A quieter Al-Nakba…but the message stays the same

A quieter Al-Nakba…but the message stays the same

The following article has been published in J‑Wire by Julie Nathan.


Around 200 people attended this year’s Al-Nakba protest in Sydney last night. Numbers were down on previous years and the crowd seemed tamer.  The Hezbollah flags and neo-Nazis, con­spicu­ously present in the previous two years, were gone.  

But the rhetoric has changed little.  Israel was defamed, mis­rep­res­en­ted and demonised. Speaker after speaker asserted that the Palestini­ans, but not the Jews, are a distinct people entitled to national self-determ­in­a­tion.   The double standard did not phase one speaker.  No anti­semitsm here, she insisted, irrel­ev­antly citing her own Jewish back­ground as “proof”.

Greens State MP, David Shoebridge, addressed the crowd and accused Israel of being “an apartheid state”. He claimed there was a “two-tiered structure in Israel” for Jews and Arabs. He called for “the end of apartheid roads in the West Bank which only Jews can go on”.  (Fact check: Shoebridge is wrong. There are no “Jewish-only” roads, only Israeli-only roads for Jewish and Arab Israelis alike).

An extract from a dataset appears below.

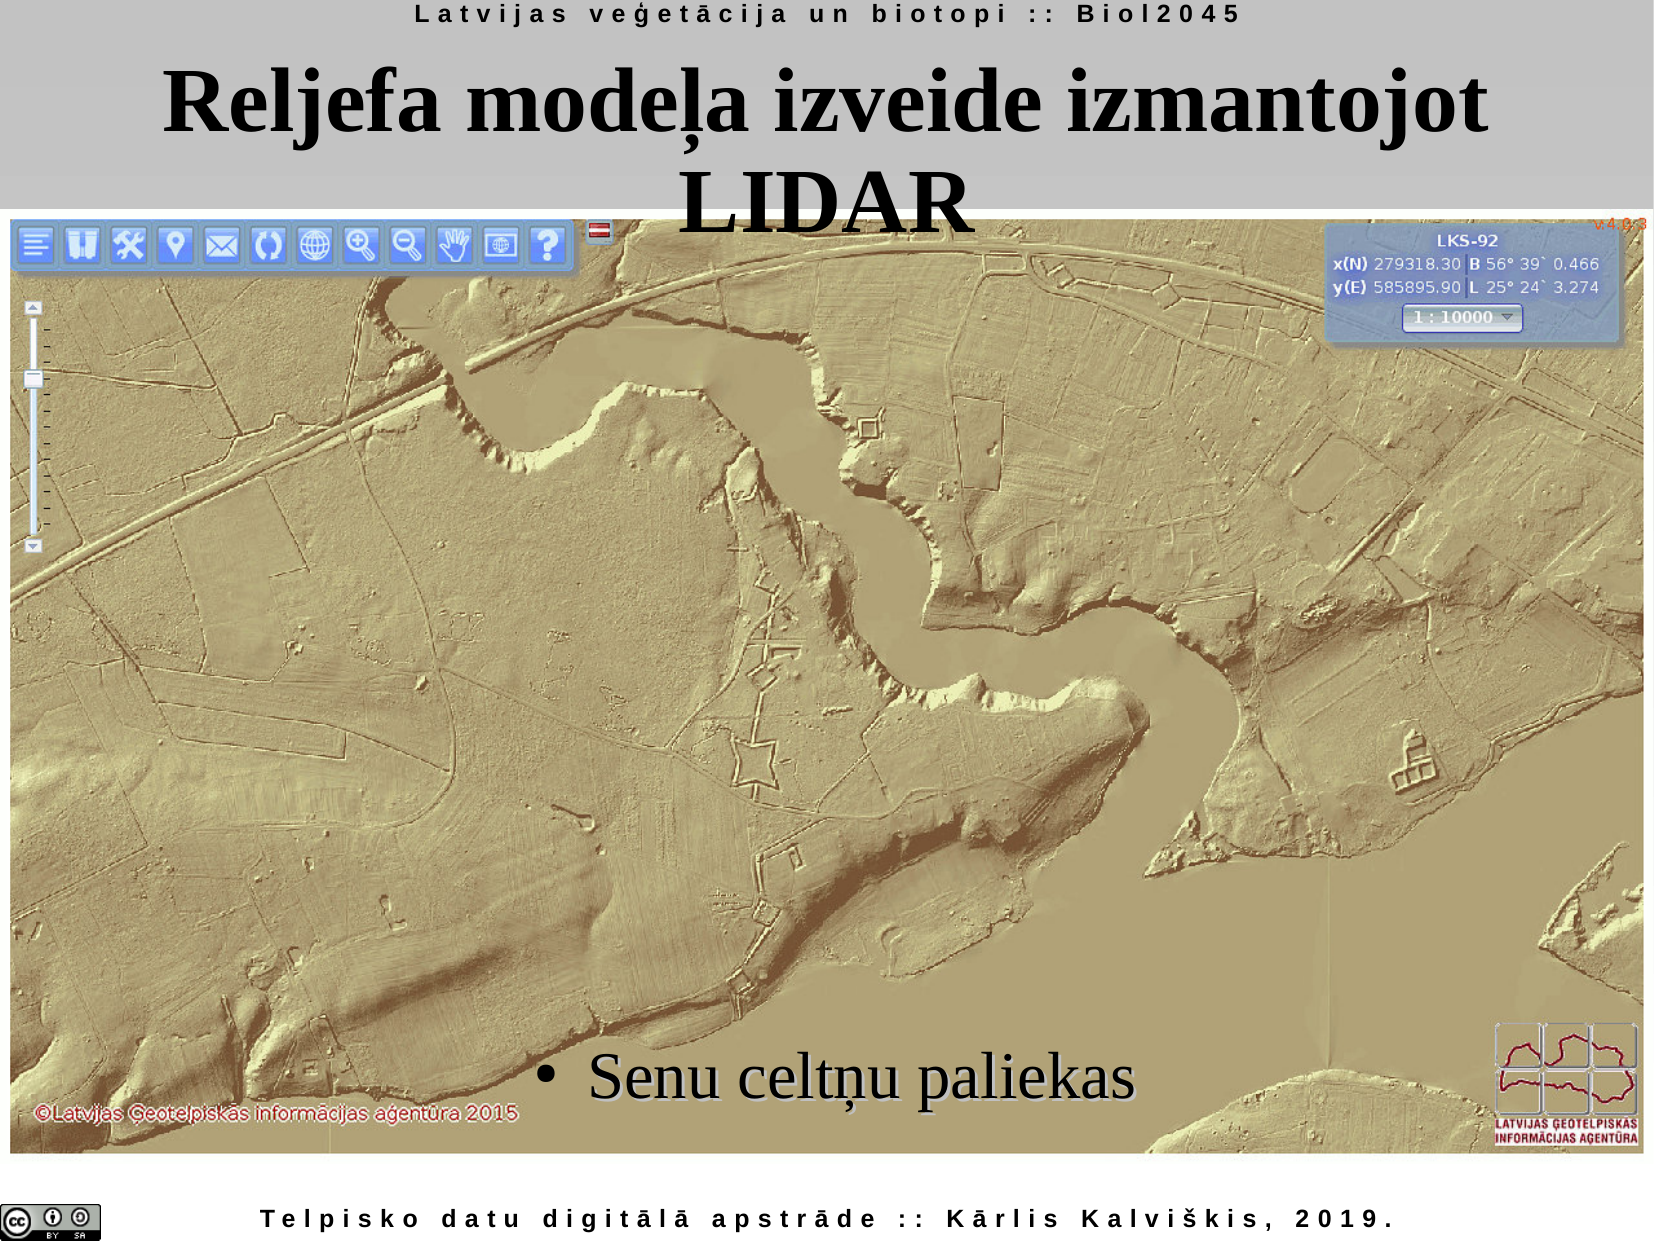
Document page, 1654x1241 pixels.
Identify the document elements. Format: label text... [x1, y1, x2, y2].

title Reljefa modeļa izveide izmantojot LIDAR [29, 49, 1625, 296]
picture [0, 0, 1654, 1241]
list Senu celtņu paliekas [82, 296, 1571, 1113]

Shoebridge also voiced his support for the so-called “right of return” of Palestini­an refugees, but omitted to mention that the Palestini­ans claim that they define “refugees” to mean not only the Palestini­ans displaced during the 1948 War who are still living (currently estimated at around 30,000), but also all their des­cend­ants, ad infinitum (currently estimated at 6 million people), who were born and have lived in other countries for their entire lives, including those who are citizens of those other countries. Thus, persons born and raised in Lebanon, Syria, the UK or Australia, who have never left or fled from their homes, are con­sidered to be Palestini­an ‘refugees’ if they are descended from 1948 refugees.  The notion of refugee status being inherited and passed down in per­petu­ity is without parallel in inter­na­tion­al law. It is not applied to, nor is it claimed, by any other people.

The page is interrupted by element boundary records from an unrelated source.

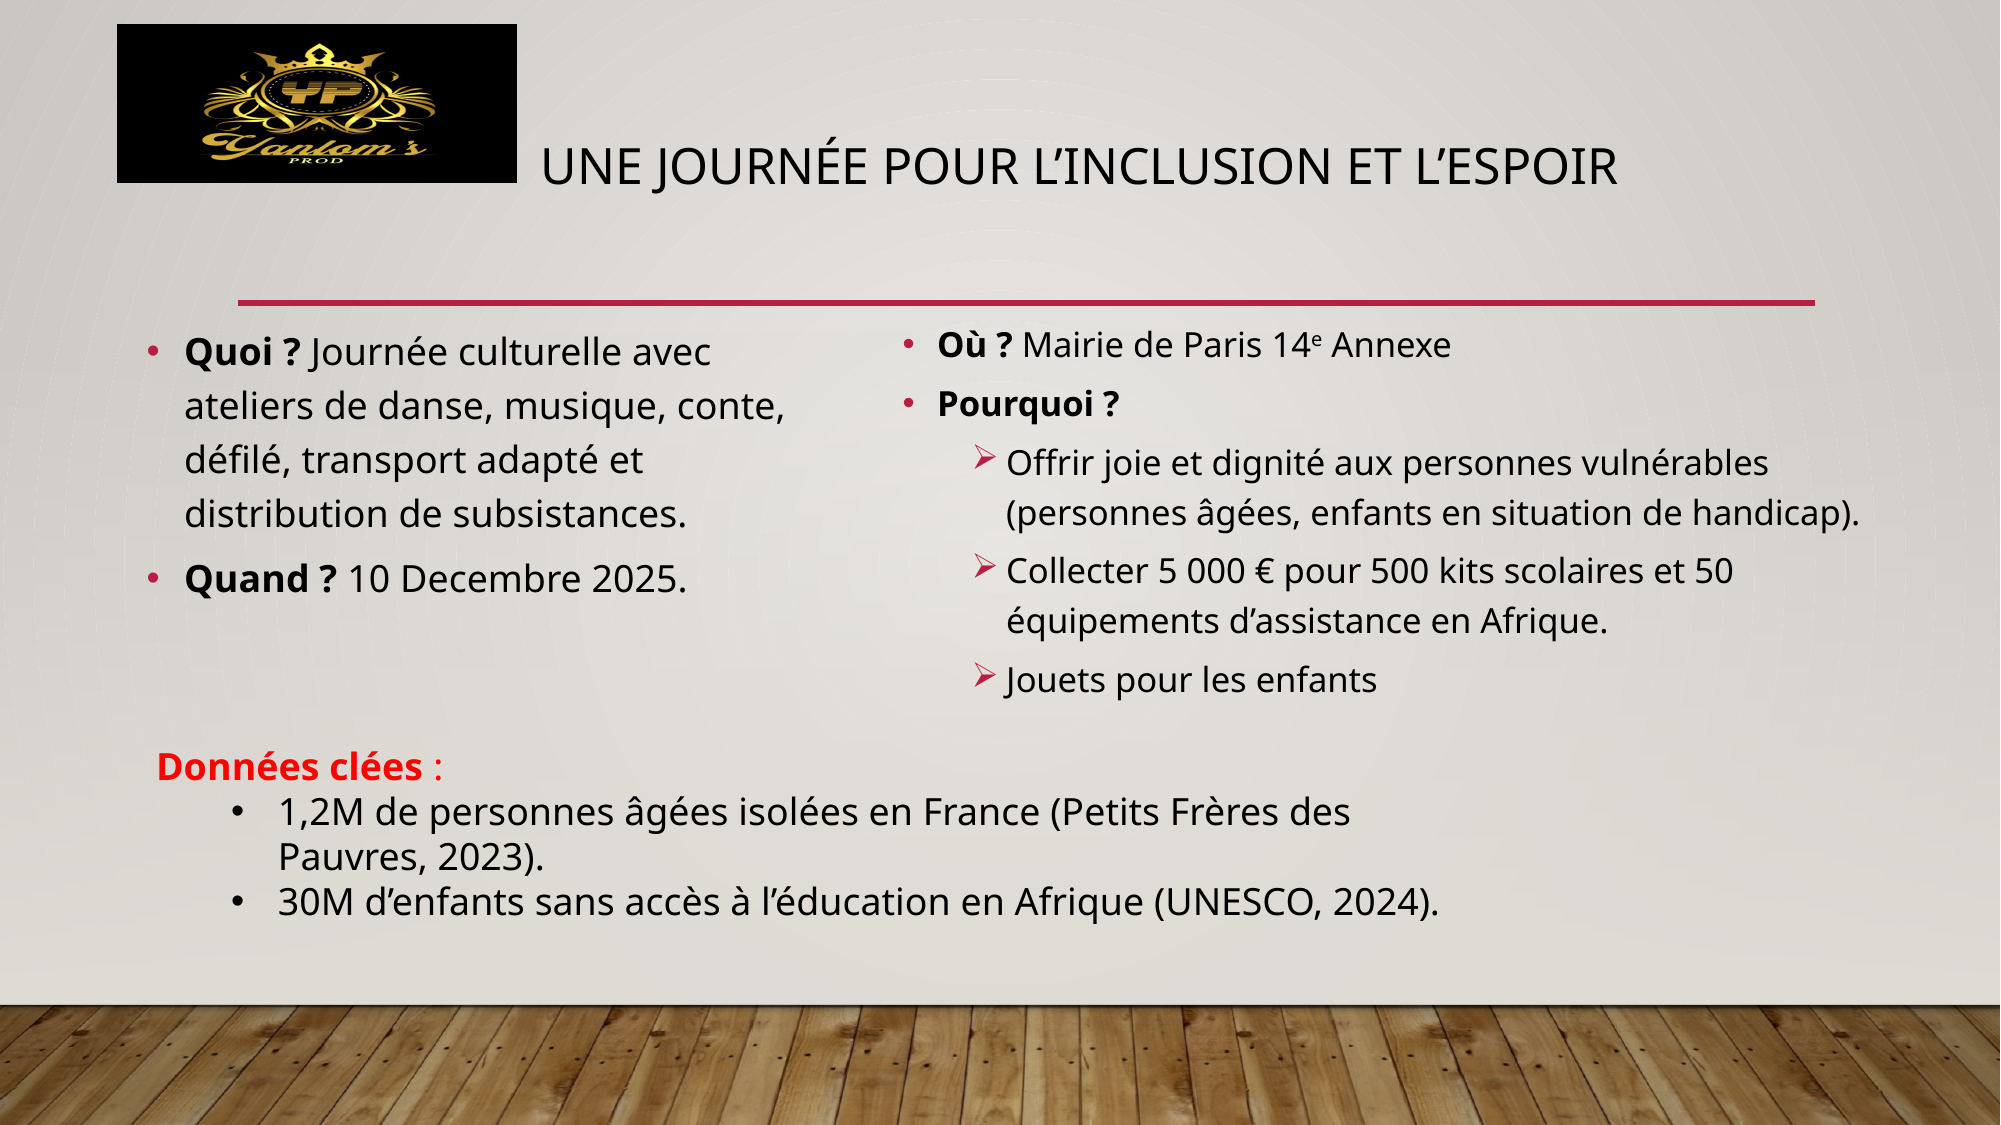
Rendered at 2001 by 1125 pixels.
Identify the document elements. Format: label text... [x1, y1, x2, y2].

picture [0, 1005, 2000, 1125]
picture [117, 24, 517, 183]
title Une Journée pour l’Inclusion et l’Espoir [291, 133, 1868, 232]
list Quoi ? Journée culturelle avec ateliers de danse, musique, conte, défilé, transport adapté et distribution de subsistances. Quand ? 10 Decembre 2025. [56, 251, 818, 662]
text_box Données clées : 1,2M de personnes âgées isolées en France (Petits Frères des Pauvres, 2023). 30M d’enfants sans accès à l’éducation en Afrique (UNESCO, 2024). [141, 735, 1508, 931]
list Où ? Mairie de Paris 14e Annexe Pourquoi ? Offrir joie et dignité aux personnes vulnérables (personnes âgées, enfants en situation de handicap). Collecter 5 000 € pour 500 kits scolaires et 50 équipements d’assistance en Afrique. Jouets pour les enfants [818, 251, 1911, 714]
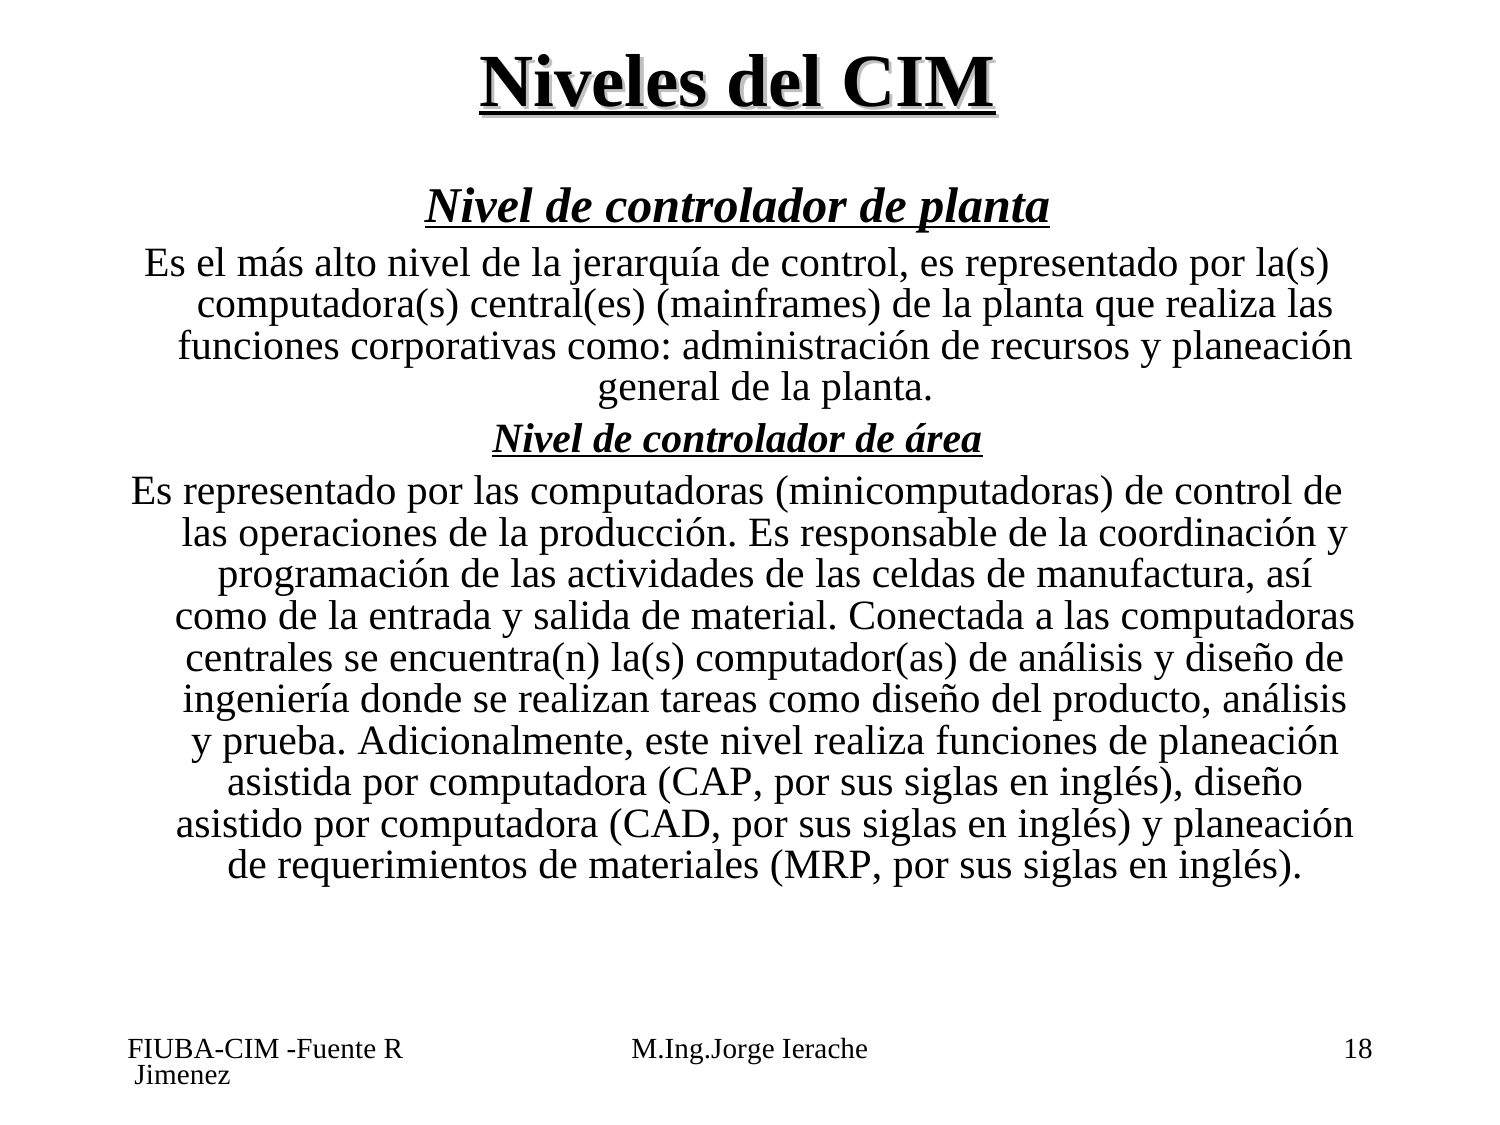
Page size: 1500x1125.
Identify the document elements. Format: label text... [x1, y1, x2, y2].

Most sig­nificantly, a ‘right of return’ is sought not only into a future Palestini­an state, but also into Israel itself. The clear under­ly­ing aim of the demand for a “right of return”, is to transform the demo­graph­ic balance of the state of Israel by turning the Jewish majority into a highly vul­ner­able minority, so that Israel will cease to be the State of the Jewish people.

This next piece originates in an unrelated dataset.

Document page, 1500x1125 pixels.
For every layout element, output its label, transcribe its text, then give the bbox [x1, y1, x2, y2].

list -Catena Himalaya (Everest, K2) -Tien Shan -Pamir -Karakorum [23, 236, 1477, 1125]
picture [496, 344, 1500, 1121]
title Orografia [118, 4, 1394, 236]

Shoebridge char­ac­ter­ised the Arab-Israel conflict as “one side having all the tanks and planes, while the other side has youth with rocks”, con­veni­ently ignoring the invasions by Arab armies and years of suicide bombings against Israeli civilians.

This was not pre­dom­in­antly a Palestini­an event.  It was a show put on by an extreme-left local fringe.  They were incapable of artic­u­lat­ing their case in anything other than con­tem­por­ary western, far-left terms.  At times the speakers were reduced to appro­pri­at­ing other people’s cultural motifs.  One of them declared that the whole country (including Israel) “always was and always will be Palestini­an land”, a slogan copied directly from Australia’s indi­gen­ous people. (And never mind that the Jews were there first).

Most pathetic of all was the song which ended the evening.  By singing it, the pro­test­ers were unwit­tingly affirming what they had earlier vehe­mently denied – that the Jews “always were and always will be” a nation.  The song was entitled “Next Year in Jerusalem”, an attempt to appro­pri­ate to the cause of Palestini­an nation­al­ism the millennia-long yearning of the Jewish people to return to their homeland and its capital city, recited for centuries by Jewish families at the Passover dinner table.

Julie Nathan is the Research Officer for The Executive Council of Aus­trali­an Jewry.